## SOURCE MATERIAL
^^^^^^^^^^^^^^^^

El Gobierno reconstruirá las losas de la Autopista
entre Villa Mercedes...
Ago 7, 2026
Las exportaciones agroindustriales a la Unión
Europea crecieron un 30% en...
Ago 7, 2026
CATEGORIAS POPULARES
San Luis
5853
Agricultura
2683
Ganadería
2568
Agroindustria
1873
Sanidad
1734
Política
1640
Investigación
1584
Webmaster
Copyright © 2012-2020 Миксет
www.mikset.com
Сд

^^^^^^^^^^^^^^^^

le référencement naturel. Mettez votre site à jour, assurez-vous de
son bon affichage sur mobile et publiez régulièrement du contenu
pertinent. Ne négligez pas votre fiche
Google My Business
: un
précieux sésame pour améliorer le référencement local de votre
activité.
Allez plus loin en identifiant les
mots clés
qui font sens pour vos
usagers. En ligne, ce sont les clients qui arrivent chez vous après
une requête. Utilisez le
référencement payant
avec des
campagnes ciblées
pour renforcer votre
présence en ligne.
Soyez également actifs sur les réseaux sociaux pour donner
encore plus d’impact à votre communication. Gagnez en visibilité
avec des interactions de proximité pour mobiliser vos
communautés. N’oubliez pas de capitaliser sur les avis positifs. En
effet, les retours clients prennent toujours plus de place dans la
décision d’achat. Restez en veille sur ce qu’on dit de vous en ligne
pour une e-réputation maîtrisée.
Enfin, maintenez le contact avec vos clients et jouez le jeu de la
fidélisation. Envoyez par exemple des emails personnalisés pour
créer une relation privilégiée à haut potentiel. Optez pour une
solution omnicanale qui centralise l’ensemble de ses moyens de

^^^^^^^^^^^^^^^^

Output as a JSON list of strings the lines of the data from the one containing "le référencement naturel." through the one containing "effet, les retours", one string per line and no blank lines.

## SOLVED EXERCISE
[
  "le référencement naturel. Mettez votre site à jour, assurez-vous de",
  "son bon affichage sur mobile et publiez régulièrement du contenu",
  "pertinent. Ne négligez pas votre fiche",
  "Google My Business",
  ": un",
  "précieux sésame pour améliorer le référencement local de votre",
  "activité.",
  "Allez plus loin en identifiant les",
  "mots clés",
  "qui font sens pour vos",
  "usagers. En ligne, ce sont les clients qui arrivent chez vous après",
  "une requête. Utilisez le",
  "référencement payant",
  "avec des",
  "campagnes ciblées",
  "pour renforcer votre",
  "présence en ligne.",
  "Soyez également actifs sur les réseaux sociaux pour donner",
  "encore plus d’impact à votre communication. Gagnez en visibilité",
  "avec des interactions de proximité pour mobiliser vos",
  "communautés. N’oubliez pas de capitaliser sur les avis positifs. En",
  "effet, les retours clients prennent toujours plus de place dans la"
]